At a dinner event recently, someone floated the idea that every SaaS company that forecasted customer lifetime value (LTV) before AI was wrong.
I had not made this connection before, but it makes sense that many companies overestimated LTV. It would have been impossible to predict the competitive threat of AI-native companies, both direct competitors and those building tools that let anyone create software.
If LTV was overestimated, then companies would have likely overspent to acquire customers.

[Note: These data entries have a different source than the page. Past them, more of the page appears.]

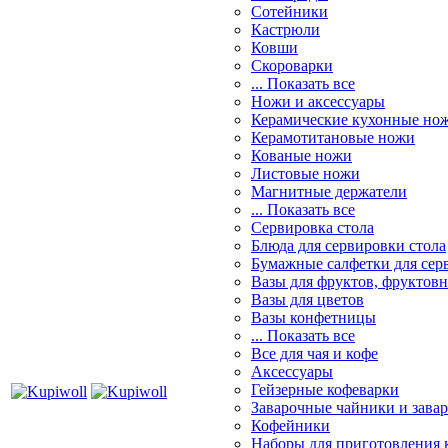
Сотейники
Кастрюли
Ковши
Скороварки
... Показать все
Ножи и аксессуары
Керамические кухонные но
Керамотитановые ножи
Кованые ножи
Листовые ножи
Магнитные держатели
... Показать все
Сервировка стола
Блюда для сервировки стола
Бумажные салфетки для сер
Вазы для фруктов, фруктов
Вазы для цветов
Вазы конфетницы
... Показать все
Все для чая и кофе
Аксессуары
Гейзерные кофеварки
Заварочные чайники и завар
Кофейники
Наборы для приготовления к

Similarly, investors overestimated the durability of SaaS revenue.
Forecasting is inherently limited, particularly when a typical FP&A team or investor looks several years into the future.

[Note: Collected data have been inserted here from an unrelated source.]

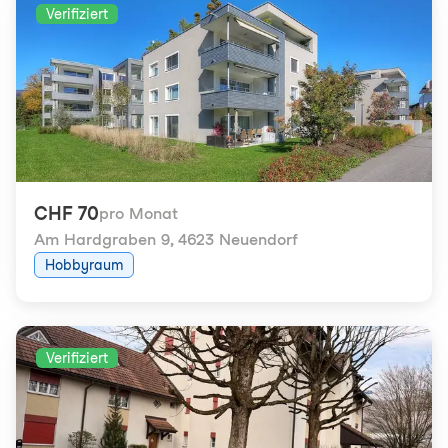
Verifiziert
CHF 70
pro Monat
Am Hardgraben 9
,
4623 Neuendorf
Hobbyraum
Verifiziert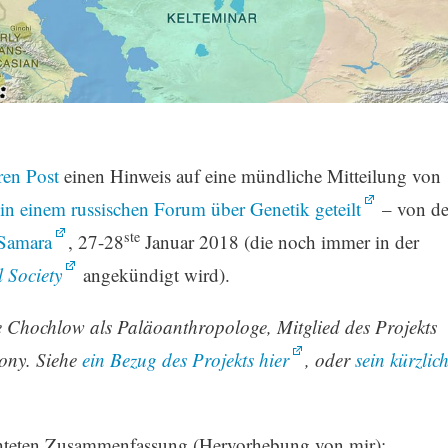
ren Post
einen Hinweis auf eine mündliche Mitteilung von
in einem russischen Forum über Genetik geteilt
– von de
ste
 Samara
, 27-28
Januar 2018 (die noch immer in der
 Society
angekündigt wird).
Chochlow als Paläoanthropologe, Mitglied des Projekts
ony. Siehe
ein Bezug des Projekts hier
, oder
sein kürzlic
ichteten Zusammenfassung (Hervorhebung von mir):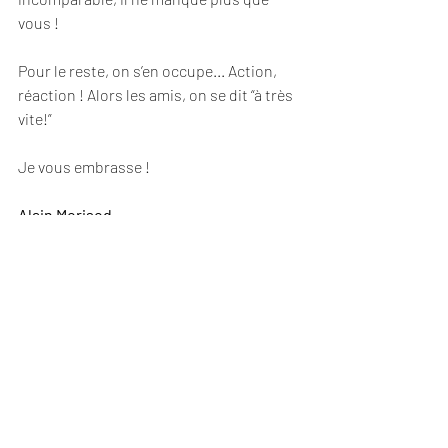
vous ! 
Pour le reste, on s’en occupe... Action, 
réaction ! Alors les amis, on se dit “à très 
vite!” 
Je vous embrasse ! 
Alain Morisod
Plus de détails sur la page VOYAGES du 
site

Effective forecasting usually involves one to five years of historical data, understanding the baseline, extrapolating trends, and then making logical guesses about what might change the trend.
Even if an FP&A team followed all these steps, they still would have gotten LTV wrong before AI.

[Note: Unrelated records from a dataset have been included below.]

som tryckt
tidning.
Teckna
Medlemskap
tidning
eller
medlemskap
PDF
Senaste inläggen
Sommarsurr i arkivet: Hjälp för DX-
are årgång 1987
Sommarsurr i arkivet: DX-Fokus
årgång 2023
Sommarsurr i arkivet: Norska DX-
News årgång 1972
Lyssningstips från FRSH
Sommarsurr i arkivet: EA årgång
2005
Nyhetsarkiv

Each of these deserves its own discussion, but the core issues are that most models (1) are not designed to predict multi-decade disruptions, (2) cannot always anticipate the timing and magnitude of known risks, (3) fail to capture second- and third-order effects, and (4) cannot predict Black Swans or unknown unknowns.
That said, long-term forecasting can be useful.
While forecasting for multiple years is challenging, an accurate 12 or 18-month forecast is more doable, and can serve as an early warning system for the long-term model. For example, if churn starts to tick up, this might be worth a deep dive into the causes.
Another way to improve long-term forecasting is to formalize how external data enters the planning process. When I ran competitive analysis at a prior employer, I distributed insights monthly to help leaders easily incorporate outside data into the planning process.
It’s also helpful to think of the long-term forecast more as an exploration than a prediction. The goal should be to better understand how the future may play out, so that you can plan for multiple scenarios.
Your long-term forecast may not be accurate, but it should help the company become more prepared.
In what other ways is the long-term planning process helpful for the business?